13 de febrero de 2008
6 de febrero de 2008
EL COMEDOR DE HACHÍS
Como reza el subtítulo de este mi blog semanal, Como hablar de todo sin saber de nada, me aventuro a recomendar y escribir sobre un libro y un autor totalmente desconocido para mí hasta anteayer (por lo que huelga decir que todavía no lo he leído), pero tanto las personas que me lo han recomendado como el sello editorial que lo ha publicado en España (Tf.
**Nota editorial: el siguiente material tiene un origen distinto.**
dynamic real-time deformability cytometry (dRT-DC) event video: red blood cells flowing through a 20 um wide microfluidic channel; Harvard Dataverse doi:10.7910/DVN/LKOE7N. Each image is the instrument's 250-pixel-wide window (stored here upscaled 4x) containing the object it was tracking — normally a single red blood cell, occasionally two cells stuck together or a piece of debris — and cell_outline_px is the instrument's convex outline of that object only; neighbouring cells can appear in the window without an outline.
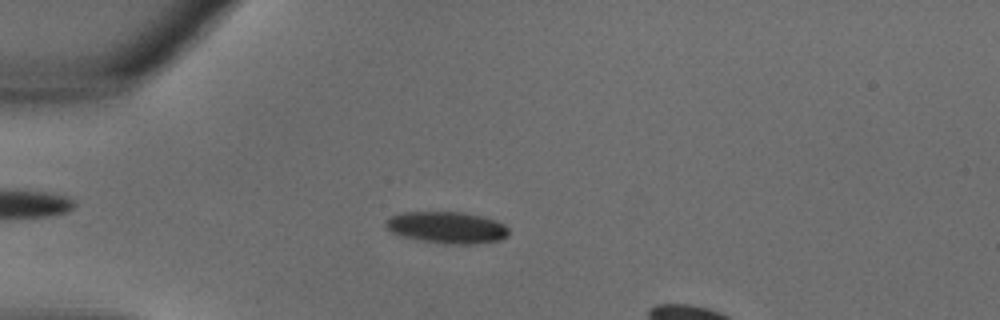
{"species": "common noctule bat (a hibernating species)", "species_latin": "Nyctalus noctula", "temperature_condition": "warm", "stored_images_in_passage": 31, "camera_frame_rate_fps": 3000, "um_per_image_px": 0.085, "animal": {"sex": "male", "body_mass_g": 18.8}, "frame": {"image": 1, "passage_image": 9, "time_ms": 2.667, "image_size_px": [1000, 320], "cell_outline_px": [[508, 236], [500, 240], [472, 244], [444, 244], [420, 240], [404, 236], [392, 232], [384, 224], [384, 220], [392, 216], [404, 212], [460, 212], [484, 216], [496, 220], [504, 224], [508, 228]], "centroid_in_image_um": [38.01, 19.33], "position_along_channel_um": 47.0, "area_um2": 22.72}}
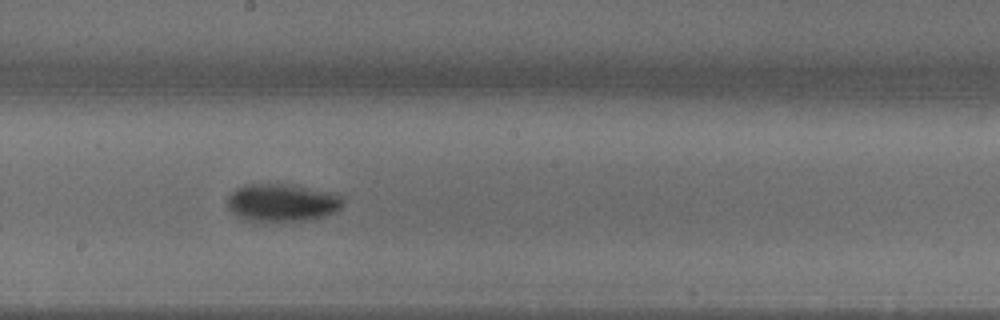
{"frame": {"image": 2, "passage_image": 19, "time_ms": 6.0, "image_size_px": [1000, 320], "cell_outline_px": [[344, 204], [336, 212], [324, 216], [304, 220], [248, 220], [232, 212], [228, 208], [228, 196], [236, 188], [248, 184], [288, 184], [332, 192], [340, 196]], "centroid_in_image_um": [23.99, 17.2], "position_along_channel_um": 224.2, "area_um2": 24.97}}
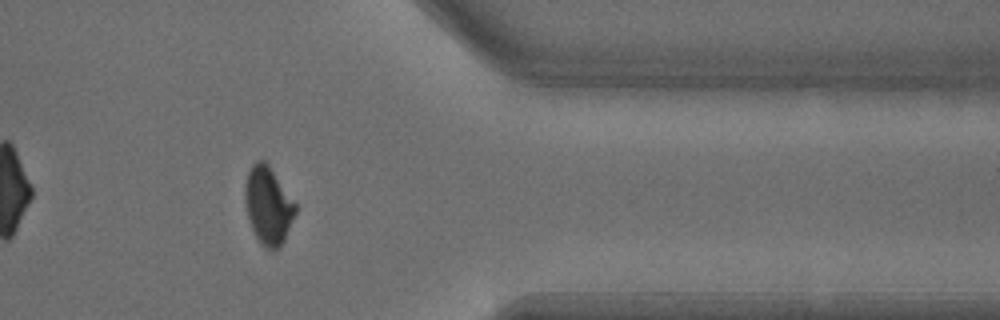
{"frame": {"image": 3, "passage_image": 28, "time_ms": 9.0, "image_size_px": [1000, 320], "cell_outline_px": [[296, 212], [284, 240], [276, 248], [264, 248], [260, 244], [252, 228], [248, 216], [244, 200], [244, 184], [248, 172], [252, 164], [256, 160], [264, 160], [268, 164], [296, 204]], "centroid_in_image_um": [22.77, 17.44], "position_along_channel_um": 388.6, "area_um2": 22.54}}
Editores) me garantizan que no me voy a equivocar en compartir con todos vosotros mi singular descubrimiento.
Fitz Hugo Ludlow (1836-1870) es el gran desconocido de la literatura americana injustamente enviado al ostracismo a pesar de haber formado parte del círculo literario (con W. Whitman o Thomas Aldrich) y bohemio de Nueva York que a mitad del siglo XIX supuso cambio de guardia en la literatura norteamericana. En 1955 se publicó El comedor de hachís (mismo año en que apareció en Francia Las flores del mal), hasta hoy uno de los mejores trabajos sobre los efectos del hachís en la mente, en el que Fitz relata sus experiencias visionarias junto a sus reflexiones religiosas, filosóficas y médicas sobre los estados alterados de la mente que produce el cannabis.
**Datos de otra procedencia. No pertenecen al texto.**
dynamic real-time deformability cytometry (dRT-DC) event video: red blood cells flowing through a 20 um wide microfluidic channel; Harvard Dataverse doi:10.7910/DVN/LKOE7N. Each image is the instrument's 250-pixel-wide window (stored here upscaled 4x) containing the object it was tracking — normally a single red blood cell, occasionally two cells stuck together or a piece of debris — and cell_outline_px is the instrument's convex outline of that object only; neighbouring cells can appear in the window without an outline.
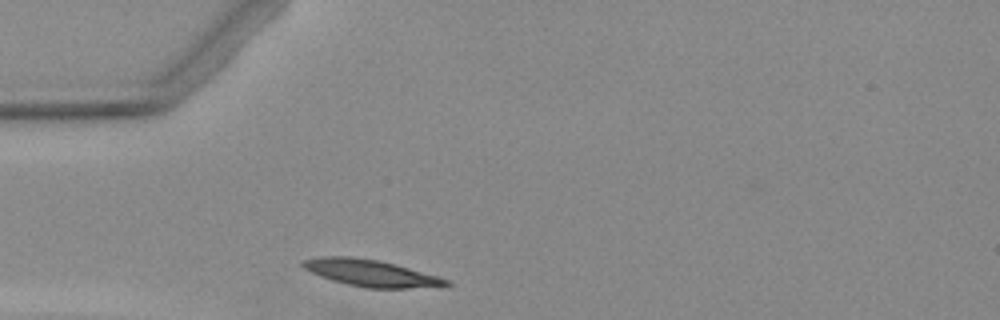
{"species": "Egyptian fruit bat (a non-hibernating species)", "species_latin": "Rousettus aegyptiacus", "temperature_condition": "warm", "stored_images_in_passage": 1, "camera_frame_rate_fps": 3000, "um_per_image_px": 0.085, "animal": {"sex": "female"}, "frame": {"image": 1, "passage_image": 1, "time_ms": 0.0, "image_size_px": [1000, 320], "cell_outline_px": [[452, 284], [408, 288], [364, 288], [332, 280], [320, 276], [304, 268], [300, 264], [300, 260], [324, 256], [352, 256], [376, 260], [396, 264], [440, 276], [452, 280]], "centroid_in_image_um": [31.52, 23.2], "position_along_channel_um": 53.5, "area_um2": 22.31}}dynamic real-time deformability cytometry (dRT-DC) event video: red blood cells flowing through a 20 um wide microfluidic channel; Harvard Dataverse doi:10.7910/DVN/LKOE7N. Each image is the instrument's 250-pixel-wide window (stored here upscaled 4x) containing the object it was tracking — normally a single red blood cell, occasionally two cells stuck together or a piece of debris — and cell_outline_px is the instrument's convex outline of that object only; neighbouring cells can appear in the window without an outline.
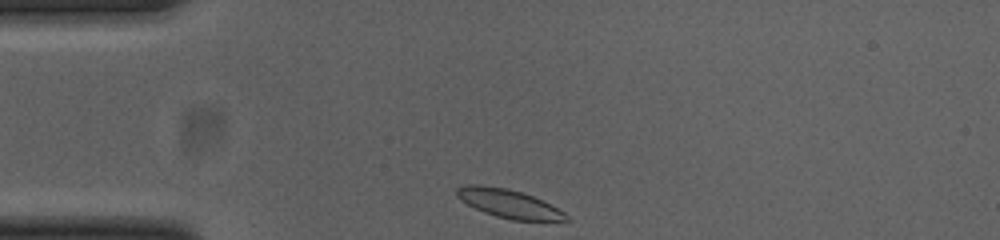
{"species": "common noctule bat (a hibernating species)", "species_latin": "Nyctalus noctula", "temperature_condition": "cold", "stored_images_in_passage": 31, "camera_frame_rate_fps": 3000, "um_per_image_px": 0.085, "animal": {"sex": "female", "body_mass_g": 23.0, "forearm_length_mm": 53.4}, "frame": {"image": 1, "passage_image": 1, "time_ms": 0.0, "image_size_px": [1000, 240], "cell_outline_px": [[568, 224], [512, 220], [496, 216], [484, 212], [460, 200], [456, 196], [456, 188], [464, 184], [484, 184], [508, 188], [532, 196], [564, 212], [568, 216]], "centroid_in_image_um": [43.31, 17.34], "position_along_channel_um": 41.7, "area_um2": 18.79}}
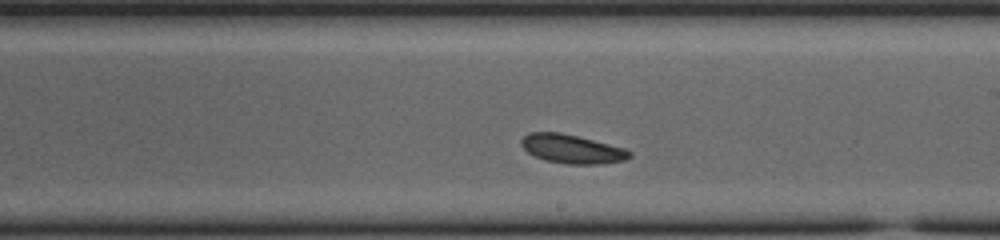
{"frame": {"image": 2, "passage_image": 19, "time_ms": 6.0, "image_size_px": [1000, 240], "cell_outline_px": [[632, 156], [624, 160], [604, 164], [568, 164], [544, 160], [528, 152], [520, 144], [520, 140], [528, 132], [560, 132], [624, 148], [632, 152]], "centroid_in_image_um": [48.6, 12.66], "position_along_channel_um": 240.4, "area_um2": 18.09}}
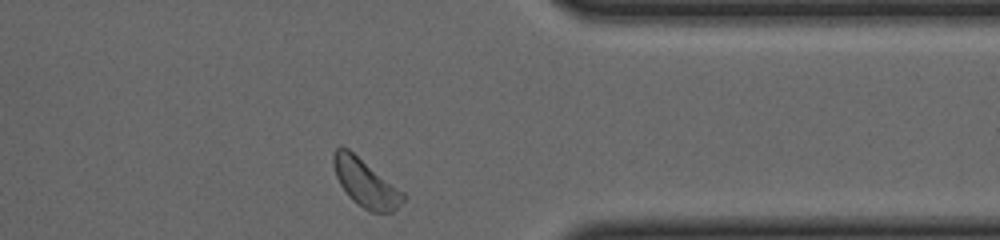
{"frame": {"image": 3, "passage_image": 31, "time_ms": 10.0, "image_size_px": [1000, 240], "cell_outline_px": [[408, 196], [392, 212], [372, 212], [356, 204], [348, 196], [340, 184], [336, 176], [332, 164], [332, 156], [336, 148], [348, 148], [404, 192]], "centroid_in_image_um": [31.07, 15.56], "position_along_channel_um": 380.3, "area_um2": 19.31}}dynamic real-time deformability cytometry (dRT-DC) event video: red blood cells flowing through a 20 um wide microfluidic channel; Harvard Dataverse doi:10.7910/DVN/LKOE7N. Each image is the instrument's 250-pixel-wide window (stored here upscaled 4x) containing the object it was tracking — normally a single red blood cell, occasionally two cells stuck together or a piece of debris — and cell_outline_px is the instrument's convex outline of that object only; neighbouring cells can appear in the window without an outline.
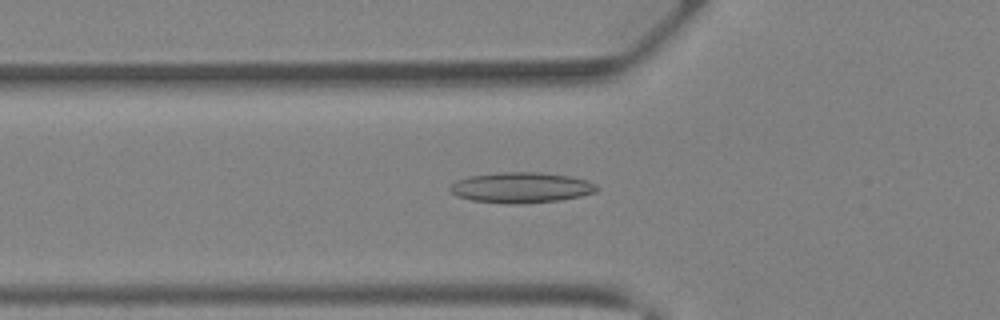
{"species": "Egyptian fruit bat (a non-hibernating species)", "species_latin": "Rousettus aegyptiacus", "temperature_condition": "warm", "stored_images_in_passage": 40, "camera_frame_rate_fps": 3000, "um_per_image_px": 0.085, "animal": {"sex": "female"}, "frame": {"image": 1, "passage_image": 14, "time_ms": 4.333, "image_size_px": [1000, 320], "cell_outline_px": [[600, 188], [596, 192], [580, 196], [560, 200], [520, 204], [512, 204], [472, 200], [456, 196], [448, 188], [456, 180], [468, 176], [500, 172], [540, 172], [568, 176], [588, 180], [596, 184]], "centroid_in_image_um": [44.31, 15.94], "position_along_channel_um": 81.5, "area_um2": 26.24}}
Junto a Las confesiones de un comedor de opio, de Thomas de Quincey, y Los paraísos artificiales de Charles Baudelaire, la obra de este outsider americano forma el tridente fundamental de textos literarios sobre los efectos de las sustancias alteradoras de la mente. Y mi recomendación va para todos mis lectores que el tema les interesa por las mismas razones que me interesa a mí, y porque personajes de este calibre no deberían haber caído en el olvido nunca. Pintón desde su portal añade su grano de arena para recuperar a este ángel (y fumeta) maldito.
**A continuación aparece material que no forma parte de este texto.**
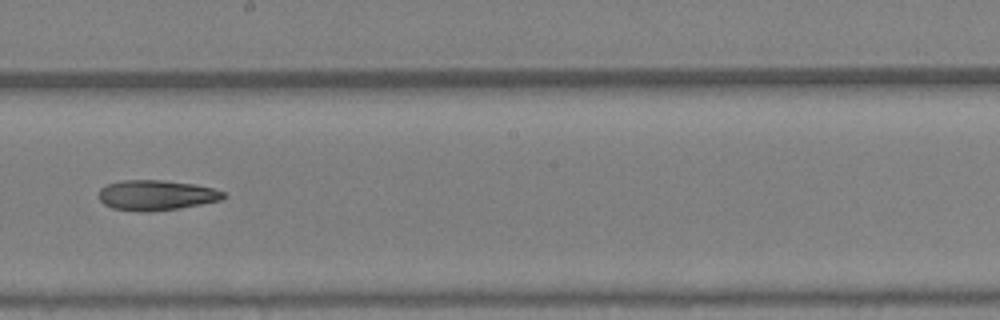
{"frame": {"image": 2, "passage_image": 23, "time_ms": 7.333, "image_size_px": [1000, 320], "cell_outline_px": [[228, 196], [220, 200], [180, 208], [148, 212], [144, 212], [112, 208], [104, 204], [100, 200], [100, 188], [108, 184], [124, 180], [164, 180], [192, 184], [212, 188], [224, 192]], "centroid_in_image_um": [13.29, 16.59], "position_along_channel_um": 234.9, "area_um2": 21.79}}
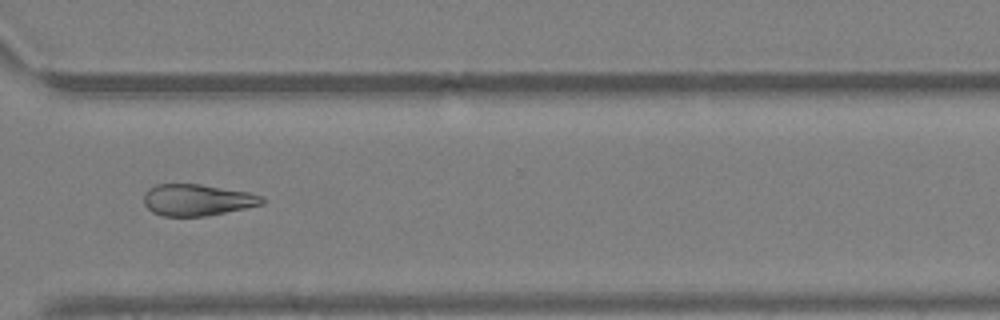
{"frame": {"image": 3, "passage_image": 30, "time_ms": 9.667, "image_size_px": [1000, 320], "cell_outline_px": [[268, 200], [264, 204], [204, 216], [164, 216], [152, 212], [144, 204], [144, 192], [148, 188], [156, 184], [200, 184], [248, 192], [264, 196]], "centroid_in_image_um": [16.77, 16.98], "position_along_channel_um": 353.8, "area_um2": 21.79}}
Una leyenda familiar, más tarde usada para explicar su atracción por las sustancias tóxicas, dice que cuando tenía dos años se subió a la mesa e ingirió pimienta y cayena. Al conocer esta anécdota me he visto moralmente obligado a preguntar a mi madre si de pequeño me había ocurrido algo similar; parecer ser a los cuatro años me sorprendieron chupando chiles como si fueran regalices. Ahora lo entiendo todo.